Pat. No. 5,752,930 is directed to solve that problem. The solution
is shortly to apply a first pressure to the agent in the catheter
for a first time period and a second pressure to the agent for a
second time period so that substantially the same dosage of agent
can be applied to each of the sites. One drawback with this
solution is that it is technically rather complicated in that it
requires an accurate control of the applied pressure.
One major drawback with implantable infusion pumps according to the
prior art is that they cannot easily be optimized with regard to
flow-rate of the delivered drug and the volume of drug stored in
the pump.
Another drawback with the prior art infusion pumps is that they
have a complicated structure inter alia due to that they all
administer the drug via a catheter.
SUMMERY OF THE INVENTION
It is an object of the present invention to provide an implantable
drug delivery system where the above-mentioned drawbacks are
avoided. These drawbacks are avoided by the implantable drug
delivery system, a dispenser module, a set of dispensing modules, a
reservoir module, a set of reservoir modules and a method of
administrating a drug using the implantable drug delivery system
according to the independent claims. Preferred embodiments are set
forth in the dependent claims.
The present invention makes it possible to tailor the treatment by
choosing a reservoir module and a dispenser module having a desired
performance for achieving an optimal treatment, i.e. the
possibility to administer a prescribed dose during a prescribed
time in a controlled manner.
The invention is especially useful for short term implantation for
administration of drugs during some weeks or month after a surgery,
e.g. related to hip or knee prosthesis, when the patient is
immobilized during the recovery period.
The drug is delivered to tissue through drug delivery openings that
are arranged around the periphery of the dispenser module. At least
two openings are provided. In order to provide an easy-handled
implantable infusion system the drug delivery openings are arranged
around the periphery of the implant. This is advantageous in that
no delivery catheter is needed according to a preferred embodiment
of the invention.
By arranging several openings a most advantageous drug delivery is
achieved in that only a limited volume is delivered at each
location which is favorable in that the risk of negative effect on
tissue as a result of too high drug exposure is almost eliminated.
An ideal situation exists if the limited volume delivered from one
opening is in a one to one relationship with the absorption at the
delivery site. In other word if the capillary force of the tissue
at the delivery site provides for continuous absorption of all
delivered drug at the delivery site then the ideal situation
occurs. Furthermore, according to still another embodiment of the
invention, it is possible to only use some of the delivery openings
and according to predetermined pattern "activate" different
openings at different times.
The drug supplying means comprises drug delivery channels, which is
a system of channels for providing the delivery openings with drug.
In an implantable drug delivery system it is of greatest importance
to know the exact volume of the delivered drug dose. However, in a
system with a drug delivery channel having several openings of the
same size arranged along a channel with the same inner diameter
along the channel the pressure inside the channel changes along the
channel. This pressure change results in a gradually decreasing
delivered volume when approaching the distal end of the channel
(the end most far from the drug reservoir). In order to arranged a
system where the delivered volume is controllable and almost the
same for all openings the area of the openings increases along the
channel towards the distal end according to a predetermined
relationship.

━━━

USING THE INFORMATION -
A – Answer these about the drug delivery patent excerpt:
(i) What drawback of the solution in Pat. No. 5,752,930 does it state?
(ii) For what kind of implantation is the invention especially useful?
(iii) How does the area of the delivery openings change along the channel?
B – Write a continuation of the drug delivery patent excerpt, beginning after its final sentence, which ends "according to a predetermined relationship."

━━━

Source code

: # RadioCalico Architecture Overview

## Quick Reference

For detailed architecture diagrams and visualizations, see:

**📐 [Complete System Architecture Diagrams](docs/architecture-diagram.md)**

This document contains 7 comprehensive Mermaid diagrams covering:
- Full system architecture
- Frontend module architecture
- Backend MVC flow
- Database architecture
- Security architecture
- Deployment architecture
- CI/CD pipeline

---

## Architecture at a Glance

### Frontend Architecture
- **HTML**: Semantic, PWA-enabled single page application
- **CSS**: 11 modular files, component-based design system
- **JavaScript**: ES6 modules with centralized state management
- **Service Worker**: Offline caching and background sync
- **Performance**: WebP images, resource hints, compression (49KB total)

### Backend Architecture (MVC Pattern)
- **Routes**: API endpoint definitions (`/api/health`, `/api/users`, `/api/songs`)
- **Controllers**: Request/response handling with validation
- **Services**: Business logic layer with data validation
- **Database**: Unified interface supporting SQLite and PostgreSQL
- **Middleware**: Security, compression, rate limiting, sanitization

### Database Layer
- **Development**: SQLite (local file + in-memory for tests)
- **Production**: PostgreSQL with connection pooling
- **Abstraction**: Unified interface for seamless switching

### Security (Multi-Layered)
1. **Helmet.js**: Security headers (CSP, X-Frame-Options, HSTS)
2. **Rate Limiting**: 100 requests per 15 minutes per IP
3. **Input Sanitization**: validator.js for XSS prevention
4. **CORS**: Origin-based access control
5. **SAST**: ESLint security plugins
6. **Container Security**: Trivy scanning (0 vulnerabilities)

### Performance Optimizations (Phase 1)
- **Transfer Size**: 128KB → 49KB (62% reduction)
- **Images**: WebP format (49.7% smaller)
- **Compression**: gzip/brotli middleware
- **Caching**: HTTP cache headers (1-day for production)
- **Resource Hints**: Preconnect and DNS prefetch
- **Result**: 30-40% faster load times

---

━━━

ANSWERS TO THE EXERCISES -
A –
(i) It is technically rather complicated because it requires accurate control of the applied pressure.
(ii) Short-term implantation, to administer drugs during some weeks or a month after a surgery (for example one related to a hip or knee prosthesis) while the patient is immobilized during recovery.
(iii) The area increases toward the distal end of the channel according to a predetermined relationship.

B –
It is also possible to arrange a separate delivery channel for each
delivery opening. In that case and if they have the same length
then the area of the separate openings can be same resulting in
that the same volume is delivered from each opening.
BRIEF DESCRIPTION OF THE DRAWINGS
FIG. 1 shows a schematic drawing of the implantable system
illustrating the functional principles of the present
invention;
FIG. 2 shows a cross-sectional view of the reservoir module
according to the present invention;
FIG. 3 shows cross-sectional view of the reservoir nipple according
to the present invention;
FIG. 4 shows a side view of the reservoir nipple according to the
present invention;
FIG. 5 shows a schematic drawing illustrating a delivery channel
according to one embodiment of the invention;
FIG. 6 shows a cross-sectional view of a connecting nipple of the
dispenser module according to the present invention;
FIG. 7 shows a top view of the dispenser module according to a
preferred embodiment of the invention;
FIG. 8 shows a detail of a delivery opening,according to a
preferred embodiment of the invention;
FIG. 9 shows a cross-sectional view of an alternative embodiment of
a connecting nipple of the dispenser module according to the
present invention;
FIG. 10 shows a cross-sectional view of a second alternative
embodiment of a connecting nipple of the dispenser module according
to the present invention;
FIG. 11 shows a top view of the dispenser module according to a
second preferred embodiment of the present invention; and
FIG. 12 shows a detail of delivery openings according to a second
preferred embodiment of the invention.
DESCRIPTION OF THE PREFERRED EMBODIMENTS
The functional principles of the present invention are illustrated
by the schematic drawing disclosed in FIG. 1. FIG. 1 shows a
reservoir module 1 provided with first connecting means 2 and a
dispenser module 3 provided with second connecting means 4. Drug
delivery openings 5 are arranged along the periphery of the
dispenser module. The arrow schematically designates the flow of
drug from the reservoir module to the delivery openings of the
dispenser module. The modules are physically separate parts that,
at the time of implantation, are adapted to be connected together
by the first and second connecting means.
FIG. 2 shows a cross-sectional view of the reservoir module
according to a preferred embodiment of the present invention. The
reservoir module 1 comprises a drug reservoir 10 with a reservoir
opening provided with a drug supplying means which in this
embodiment is illustrated as a nipple including an interior valve
11, drug expelling means 12,13 and a protective casing 14 enclosing
the reservoir and the expelling means. The drug supplying means
supplies the dispenser module with a pharmaceutical drug as will be
described in greater detail below. The protective casing is made
from an inert material having biocompatible characteristics, such
as titanium, stainless steel or a composite of polymers. The drug
reservoir 10 is compressible and elastic and made of an inert
treated aluminum-laminated foil, rubber, silicone or a polymer e.g.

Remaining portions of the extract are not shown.